Lee Rannals for redOrbit.com – Your Universe Online

Astronomers using NASA’s Chandra observatory were able to witness an eclipsing planet for the first time.

A team writing in The Astrophysical Journal said they used the X-ray observatory to detect the exoplanet passing in front of its parent star.

“Thousands of planet candidates have been seen to transit in only optical light,” said Katja Poppenhaeger of Harvard-Smithsonian Center for Astrophysics (CfA) in Cambridge, Mass., who led a new study. “Finally being able to study one in X-rays is important because it reveals new information about the properties of an exoplanet.”

The planet, HD 189733b, is a hot Jupiter that sits more than 30 times closer to its star than Earth does to the sun, orbiting once every 2.2 days. The exoplanet is the closest hot Jupiter to Earth, making it an ideal object to study for astronomers in order to expand their knowledge of this class of planets.

Chandra was able to depict X-ray light decreasing during transits at three times greater than the corresponding decrease in optical light.

“The X-ray data suggest there are extended layers of the planet’s atmosphere that are transparent to optical light but opaque to X-rays,” said co-author Jurgen Schmitt of Hamburger Sternwarte in Hamburg, Germany. “However, we need more data to confirm this idea.”

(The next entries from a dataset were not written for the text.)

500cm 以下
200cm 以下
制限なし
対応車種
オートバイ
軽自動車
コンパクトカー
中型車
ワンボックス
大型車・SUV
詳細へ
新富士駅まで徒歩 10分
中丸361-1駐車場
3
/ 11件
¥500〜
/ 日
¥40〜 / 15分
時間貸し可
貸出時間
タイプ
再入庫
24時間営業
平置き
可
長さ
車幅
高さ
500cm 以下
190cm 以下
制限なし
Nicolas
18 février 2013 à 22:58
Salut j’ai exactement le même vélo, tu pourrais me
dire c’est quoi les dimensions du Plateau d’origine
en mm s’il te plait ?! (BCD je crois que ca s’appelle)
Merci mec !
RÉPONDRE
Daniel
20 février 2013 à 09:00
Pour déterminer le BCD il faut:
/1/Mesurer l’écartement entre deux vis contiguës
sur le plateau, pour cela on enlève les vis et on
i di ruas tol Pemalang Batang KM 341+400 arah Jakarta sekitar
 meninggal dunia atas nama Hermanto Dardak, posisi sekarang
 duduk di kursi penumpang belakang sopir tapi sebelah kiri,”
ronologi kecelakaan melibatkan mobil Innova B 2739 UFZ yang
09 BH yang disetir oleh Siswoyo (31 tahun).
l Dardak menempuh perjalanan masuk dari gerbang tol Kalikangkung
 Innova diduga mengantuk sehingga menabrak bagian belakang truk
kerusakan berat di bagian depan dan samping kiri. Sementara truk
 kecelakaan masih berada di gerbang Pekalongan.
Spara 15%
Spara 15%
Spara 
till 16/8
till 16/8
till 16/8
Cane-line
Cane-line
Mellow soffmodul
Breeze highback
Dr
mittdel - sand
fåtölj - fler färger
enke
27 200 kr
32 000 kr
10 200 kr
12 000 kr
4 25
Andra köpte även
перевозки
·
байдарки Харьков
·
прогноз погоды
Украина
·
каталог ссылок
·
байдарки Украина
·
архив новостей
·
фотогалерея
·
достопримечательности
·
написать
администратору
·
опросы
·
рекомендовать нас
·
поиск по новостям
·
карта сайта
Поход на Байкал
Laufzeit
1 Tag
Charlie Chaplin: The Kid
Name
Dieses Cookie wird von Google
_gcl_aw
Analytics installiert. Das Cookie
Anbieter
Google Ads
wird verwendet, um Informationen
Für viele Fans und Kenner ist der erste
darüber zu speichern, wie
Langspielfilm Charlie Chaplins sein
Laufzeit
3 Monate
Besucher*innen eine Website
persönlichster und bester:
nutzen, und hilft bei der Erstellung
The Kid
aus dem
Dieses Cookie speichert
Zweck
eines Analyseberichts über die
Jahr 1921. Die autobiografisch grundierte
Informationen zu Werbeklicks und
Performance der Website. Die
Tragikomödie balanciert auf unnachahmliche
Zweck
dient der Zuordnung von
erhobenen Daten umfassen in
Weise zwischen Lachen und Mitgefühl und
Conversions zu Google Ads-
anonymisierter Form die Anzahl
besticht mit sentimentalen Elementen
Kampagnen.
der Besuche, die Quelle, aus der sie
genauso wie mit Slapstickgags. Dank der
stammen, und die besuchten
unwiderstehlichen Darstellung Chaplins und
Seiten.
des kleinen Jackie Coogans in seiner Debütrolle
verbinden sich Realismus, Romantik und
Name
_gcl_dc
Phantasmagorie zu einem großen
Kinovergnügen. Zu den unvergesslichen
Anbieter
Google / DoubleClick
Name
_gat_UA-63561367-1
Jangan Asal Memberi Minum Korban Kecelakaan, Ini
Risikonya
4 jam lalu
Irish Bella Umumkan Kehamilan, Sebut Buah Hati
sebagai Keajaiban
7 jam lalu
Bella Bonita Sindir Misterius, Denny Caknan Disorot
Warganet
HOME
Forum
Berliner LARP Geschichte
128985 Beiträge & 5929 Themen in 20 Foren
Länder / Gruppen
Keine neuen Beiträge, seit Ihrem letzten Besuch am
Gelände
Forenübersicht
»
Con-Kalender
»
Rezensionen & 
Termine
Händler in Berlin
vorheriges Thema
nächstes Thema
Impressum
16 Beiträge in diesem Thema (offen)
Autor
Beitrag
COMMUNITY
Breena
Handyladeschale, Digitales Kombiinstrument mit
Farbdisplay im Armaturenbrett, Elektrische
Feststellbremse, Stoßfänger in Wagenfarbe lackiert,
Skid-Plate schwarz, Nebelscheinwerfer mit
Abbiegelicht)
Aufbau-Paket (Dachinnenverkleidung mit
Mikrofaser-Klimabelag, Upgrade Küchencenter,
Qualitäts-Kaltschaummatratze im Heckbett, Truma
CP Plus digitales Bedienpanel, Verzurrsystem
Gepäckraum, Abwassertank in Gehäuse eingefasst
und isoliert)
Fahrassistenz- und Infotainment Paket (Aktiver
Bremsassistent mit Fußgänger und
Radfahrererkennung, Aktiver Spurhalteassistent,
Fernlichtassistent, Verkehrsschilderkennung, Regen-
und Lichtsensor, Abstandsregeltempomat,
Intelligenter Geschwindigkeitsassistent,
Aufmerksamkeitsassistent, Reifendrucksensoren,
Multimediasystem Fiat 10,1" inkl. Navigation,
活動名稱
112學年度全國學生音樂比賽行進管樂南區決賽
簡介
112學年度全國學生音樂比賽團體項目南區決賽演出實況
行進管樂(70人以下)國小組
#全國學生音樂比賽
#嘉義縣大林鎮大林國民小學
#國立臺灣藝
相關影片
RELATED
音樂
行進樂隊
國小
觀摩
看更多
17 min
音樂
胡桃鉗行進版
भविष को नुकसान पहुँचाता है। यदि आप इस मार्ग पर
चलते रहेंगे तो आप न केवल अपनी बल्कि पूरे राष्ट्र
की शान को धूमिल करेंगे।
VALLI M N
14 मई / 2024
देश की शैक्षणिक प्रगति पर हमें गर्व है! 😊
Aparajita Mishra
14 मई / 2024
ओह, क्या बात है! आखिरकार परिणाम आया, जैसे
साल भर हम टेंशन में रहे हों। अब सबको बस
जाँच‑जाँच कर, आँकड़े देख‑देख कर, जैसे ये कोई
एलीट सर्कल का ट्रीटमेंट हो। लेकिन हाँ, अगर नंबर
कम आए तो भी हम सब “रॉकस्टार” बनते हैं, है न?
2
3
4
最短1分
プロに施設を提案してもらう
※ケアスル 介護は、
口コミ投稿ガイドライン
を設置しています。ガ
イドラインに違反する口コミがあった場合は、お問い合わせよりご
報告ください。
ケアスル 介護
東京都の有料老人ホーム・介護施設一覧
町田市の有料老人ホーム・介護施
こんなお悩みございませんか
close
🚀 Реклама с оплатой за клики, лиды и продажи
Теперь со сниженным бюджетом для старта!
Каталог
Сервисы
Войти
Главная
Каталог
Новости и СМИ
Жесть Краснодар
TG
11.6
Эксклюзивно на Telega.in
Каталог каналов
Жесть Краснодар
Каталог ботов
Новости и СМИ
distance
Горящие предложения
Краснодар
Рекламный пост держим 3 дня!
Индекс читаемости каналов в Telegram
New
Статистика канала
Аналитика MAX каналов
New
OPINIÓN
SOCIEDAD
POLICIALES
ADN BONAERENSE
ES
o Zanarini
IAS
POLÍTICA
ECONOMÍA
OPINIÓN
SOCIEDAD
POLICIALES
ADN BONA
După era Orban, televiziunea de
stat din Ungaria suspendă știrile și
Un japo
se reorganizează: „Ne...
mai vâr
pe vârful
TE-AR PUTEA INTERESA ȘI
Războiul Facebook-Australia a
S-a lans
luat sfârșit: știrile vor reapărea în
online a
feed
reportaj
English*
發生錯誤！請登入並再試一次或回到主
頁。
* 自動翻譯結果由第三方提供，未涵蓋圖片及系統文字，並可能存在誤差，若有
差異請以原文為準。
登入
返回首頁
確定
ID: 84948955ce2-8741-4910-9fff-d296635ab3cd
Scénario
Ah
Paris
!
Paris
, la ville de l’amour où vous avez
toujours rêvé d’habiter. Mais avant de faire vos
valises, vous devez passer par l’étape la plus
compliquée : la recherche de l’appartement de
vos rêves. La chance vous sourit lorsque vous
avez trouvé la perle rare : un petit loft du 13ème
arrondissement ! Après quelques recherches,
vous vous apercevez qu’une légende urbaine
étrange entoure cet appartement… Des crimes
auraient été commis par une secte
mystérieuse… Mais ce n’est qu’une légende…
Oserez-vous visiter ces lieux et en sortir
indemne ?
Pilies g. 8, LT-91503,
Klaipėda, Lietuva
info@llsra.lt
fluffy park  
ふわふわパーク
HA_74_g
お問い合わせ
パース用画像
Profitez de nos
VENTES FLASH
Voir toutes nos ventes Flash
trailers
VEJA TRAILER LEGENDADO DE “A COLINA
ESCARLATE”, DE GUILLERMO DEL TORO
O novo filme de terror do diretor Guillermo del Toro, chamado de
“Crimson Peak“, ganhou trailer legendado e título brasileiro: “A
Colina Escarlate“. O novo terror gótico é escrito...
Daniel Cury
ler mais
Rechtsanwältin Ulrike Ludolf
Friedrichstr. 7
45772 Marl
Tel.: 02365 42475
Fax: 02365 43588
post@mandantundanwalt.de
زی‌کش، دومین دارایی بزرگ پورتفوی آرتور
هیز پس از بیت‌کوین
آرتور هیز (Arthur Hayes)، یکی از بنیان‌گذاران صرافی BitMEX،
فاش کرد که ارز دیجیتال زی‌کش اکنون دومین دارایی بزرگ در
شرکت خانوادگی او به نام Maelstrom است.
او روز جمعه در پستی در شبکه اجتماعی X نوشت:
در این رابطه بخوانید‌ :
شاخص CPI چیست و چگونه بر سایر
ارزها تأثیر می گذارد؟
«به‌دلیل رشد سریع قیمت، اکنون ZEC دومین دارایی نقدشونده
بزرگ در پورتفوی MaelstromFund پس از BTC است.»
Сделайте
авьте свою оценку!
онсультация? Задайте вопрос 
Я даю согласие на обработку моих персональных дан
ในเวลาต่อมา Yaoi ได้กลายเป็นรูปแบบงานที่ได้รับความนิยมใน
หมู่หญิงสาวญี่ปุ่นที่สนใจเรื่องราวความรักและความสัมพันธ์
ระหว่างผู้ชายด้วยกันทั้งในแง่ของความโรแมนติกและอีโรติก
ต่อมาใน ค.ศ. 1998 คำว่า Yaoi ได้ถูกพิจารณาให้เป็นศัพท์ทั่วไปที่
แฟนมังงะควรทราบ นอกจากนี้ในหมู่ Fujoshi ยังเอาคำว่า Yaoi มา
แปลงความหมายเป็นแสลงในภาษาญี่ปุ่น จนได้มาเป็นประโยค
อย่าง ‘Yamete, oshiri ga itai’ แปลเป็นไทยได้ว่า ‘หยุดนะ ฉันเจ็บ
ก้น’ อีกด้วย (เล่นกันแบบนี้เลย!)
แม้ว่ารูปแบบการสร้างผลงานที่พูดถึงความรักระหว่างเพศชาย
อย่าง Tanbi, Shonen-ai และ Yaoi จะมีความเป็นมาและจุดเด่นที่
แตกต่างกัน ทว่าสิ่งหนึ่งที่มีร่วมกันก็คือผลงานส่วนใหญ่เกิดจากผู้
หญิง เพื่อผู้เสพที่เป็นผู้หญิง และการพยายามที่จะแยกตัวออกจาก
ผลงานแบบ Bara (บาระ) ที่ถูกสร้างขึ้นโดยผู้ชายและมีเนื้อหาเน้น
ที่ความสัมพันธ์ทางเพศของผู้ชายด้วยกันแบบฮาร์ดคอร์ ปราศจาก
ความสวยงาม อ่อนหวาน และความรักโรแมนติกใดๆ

HD 189733b’s main host star has an atmosphere that is evaporating between 220 million to 1.3 billion pounds of mass per second. The planet’s atmosphere appears to be thinning between 25 percent to 65 percent faster than if its atmosphere was smaller.

“The extended atmosphere of this planet makes it a bigger target for high-energy radiation from its star, so more evaporation occurs,” said co-author Scott Wolk, also of CfA.

HD 189733, the exoplanet’s host star, has a faint red companion that was first detected using Chandra. Scientists believe the stars formed at the same time, even though the main star appears to be 3 billion to 3 1/2 billion years younger.

“This star is not acting its age, and having a big planet as a companion may be the explanation,” said Poppenhaeger. “It’s possible this hot Jupiter is keeping the star’s rotation and magnetic activity high because of tidal forces, making it behave in some ways like a much younger star.”

In July, an artist created an illustration of what HD 189733b looks like. The illustration depicts a blue planet due to the 2,000-degree-Fahrenheit atmosphere where silicate particles melt to make “raindrops” of glass that scatter across the exoplanet.